Propaganda and Censorship
Because propaganda and censorship can be subtly deceiving, it is difficult to discern whether one has become a victim of either. So to say I felt like I wasn’t being fed propaganda or shown only censored reports may in fact be to say that Bainimarama’s government has censored the media quite effectively indeed. Nonetheless, I don’t feel like I was being fed propaganda or shown only censored media. On a local Fijian computer in my local Fijian home, the only thing I wasn’t able to access were music videos on YouTube, which due to copyright laws, people in Great Britain can’t even watch. I did, however, read articles from Sydney and Auckland and blogs from within Fiji, all of which heavily criticized the government.

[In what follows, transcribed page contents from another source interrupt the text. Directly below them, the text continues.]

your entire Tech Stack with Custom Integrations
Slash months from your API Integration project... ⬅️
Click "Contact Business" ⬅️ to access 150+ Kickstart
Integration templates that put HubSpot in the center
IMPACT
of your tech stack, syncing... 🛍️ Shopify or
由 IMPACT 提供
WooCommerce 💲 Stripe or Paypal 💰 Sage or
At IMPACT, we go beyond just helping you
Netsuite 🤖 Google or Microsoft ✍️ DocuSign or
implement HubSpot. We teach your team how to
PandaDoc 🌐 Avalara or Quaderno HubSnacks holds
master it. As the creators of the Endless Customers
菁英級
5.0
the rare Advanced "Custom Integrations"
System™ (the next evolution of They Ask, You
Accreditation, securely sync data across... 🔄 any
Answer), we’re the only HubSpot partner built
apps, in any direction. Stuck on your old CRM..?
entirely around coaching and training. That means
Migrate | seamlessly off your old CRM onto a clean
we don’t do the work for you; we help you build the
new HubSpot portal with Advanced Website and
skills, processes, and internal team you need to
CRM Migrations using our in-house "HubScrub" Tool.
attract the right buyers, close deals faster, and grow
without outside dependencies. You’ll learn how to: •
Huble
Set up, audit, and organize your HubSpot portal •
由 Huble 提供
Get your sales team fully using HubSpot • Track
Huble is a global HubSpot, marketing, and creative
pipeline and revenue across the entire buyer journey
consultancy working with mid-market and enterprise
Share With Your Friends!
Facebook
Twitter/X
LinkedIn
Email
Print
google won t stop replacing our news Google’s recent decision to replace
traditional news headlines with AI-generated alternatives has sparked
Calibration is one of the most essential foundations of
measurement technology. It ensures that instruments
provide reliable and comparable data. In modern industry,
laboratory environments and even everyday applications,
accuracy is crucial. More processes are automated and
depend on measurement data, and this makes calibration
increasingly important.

Bainimarama and the Future
After living in Fiji for six weeks, I’m optimistic about the future, as are most of the Fijians I met there. What worries me the most, however, is Frank’s general attitude and demeanor. There were only a handful of times while I was in Fiji that I was deeply concerned for the state of the government and every time it was because I had read or heard a comment from Commander Bainimarama. I have never heard a government leader respond so rashly to questions or appear so delusional in the face of his opposition. He refuses to understand why he has political opponents in the first place. He is stubborn and child-like in almost every conversation I’ve seen, and he doesn’t appear to have even considered holding elections sooner than 2014.
[Note:I find Kelly's final assessment of Bainimarama puzzling, given her earlier comments, and wonder how much is based on her Fiji experience and how much on her post-Fiji reconstruction. Fijians are not Americans, and they sometimes respond differently to any number of situations.]